Meeting my husband was a big step forward, though. Like me, he is from a family that diminished him in every way possible. But now he is the only one of his siblings to have a life. In both of our families, all our siblings are heavy substance abusers and either homeless or scamming someone for a place to live. He and I are the sole survivors of bad situations and bad people. I had to meet someone who understood me at that level before I could have a truly healthy relationship.

I found myself crying so hard on that hill. It was an intense EF, so desperate and terrifying and utterly confusing. It's so hard for me to figure these things out. I want so much to live in this beautiful place, near my son and his family. I am no longer in contact with my FOO and they have no power over me anyways, but I could never afford to live here because I've been so professionally unsuccessful. I kept thinking about the choices I made at every crossroad of my life and how stupid each and every one was. But that's so selfish of me. Because those same choices created opportunities for my son to thrive in ways he would not have otherwise. My entire life has felt like unfair choices I've had to make, without having the proper tools to make them.

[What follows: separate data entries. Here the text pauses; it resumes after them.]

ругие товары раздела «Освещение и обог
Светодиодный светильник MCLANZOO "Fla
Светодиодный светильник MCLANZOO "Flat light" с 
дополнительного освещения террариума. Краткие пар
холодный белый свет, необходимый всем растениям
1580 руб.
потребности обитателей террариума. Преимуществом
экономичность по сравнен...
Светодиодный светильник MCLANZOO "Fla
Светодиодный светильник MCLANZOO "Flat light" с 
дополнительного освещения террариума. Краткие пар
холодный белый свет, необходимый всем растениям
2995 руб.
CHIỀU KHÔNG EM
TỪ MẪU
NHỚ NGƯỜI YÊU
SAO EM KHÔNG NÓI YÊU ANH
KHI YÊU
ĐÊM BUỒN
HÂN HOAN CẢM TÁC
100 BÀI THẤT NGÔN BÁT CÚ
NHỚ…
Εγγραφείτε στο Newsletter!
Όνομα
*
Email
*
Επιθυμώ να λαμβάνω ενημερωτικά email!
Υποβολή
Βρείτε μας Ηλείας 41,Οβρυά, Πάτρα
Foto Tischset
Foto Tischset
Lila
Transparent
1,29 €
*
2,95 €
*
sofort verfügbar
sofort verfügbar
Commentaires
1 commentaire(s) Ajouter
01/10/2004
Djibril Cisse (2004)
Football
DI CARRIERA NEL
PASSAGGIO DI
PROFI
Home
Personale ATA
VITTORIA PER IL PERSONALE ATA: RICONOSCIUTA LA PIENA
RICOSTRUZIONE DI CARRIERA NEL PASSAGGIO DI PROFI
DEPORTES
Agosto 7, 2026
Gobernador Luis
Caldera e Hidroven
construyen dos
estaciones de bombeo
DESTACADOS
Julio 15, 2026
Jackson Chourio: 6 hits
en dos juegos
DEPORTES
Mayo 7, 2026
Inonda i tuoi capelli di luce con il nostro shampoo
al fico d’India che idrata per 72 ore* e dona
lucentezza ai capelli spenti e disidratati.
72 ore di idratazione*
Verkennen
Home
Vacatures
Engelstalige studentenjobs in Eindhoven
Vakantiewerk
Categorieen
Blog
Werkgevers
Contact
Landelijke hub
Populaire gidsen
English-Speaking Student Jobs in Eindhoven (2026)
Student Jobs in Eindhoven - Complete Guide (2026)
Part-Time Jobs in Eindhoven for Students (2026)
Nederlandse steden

I admire my husband so much, how he survived gross neglect as a child and how he worked so damn hard to not sink in the mire of his family. I finally came around to think that, maybe, I could give a little bit of that credit to myself as well? Maybe. It helped calm me down. I don't think I'll ever not feel like a failure. It was drilled into me for so long that everything about me was disappointing and wrong.

My son could tell that I'd been crying but he didn't ask beyond "are you ok?"  I might tell him. He knows some of the story, but not so much of my current struggles trying to make sense of my life. I don't want to be a bummer while I'm here, I don't know. Maybe it'll make more sense in the morning.


Armee

I think there's strength and beauty in being vulnerable including with our children. i think it also helps break the cycle further, if we are open with our own emotions. Whatever you decide tomorrow will be right though.

I love how you are thinking of extending some of that admiration you have for your hubby toward yourself too.  You deserve loads of credit for all you've done and accomplished even if it isn't the same level of success you expected to achieve. We were all working at a huge deficit. Just surviving is huge. To have made it in a science career that is dominated by men is a success.

Hope67

Hi Chaos Rains,
I wanted to say that I'm glad that you've joined this community, here on Out of the Storm.  I related to things you wrote very much.  I wanted to thank you for sharing what you have.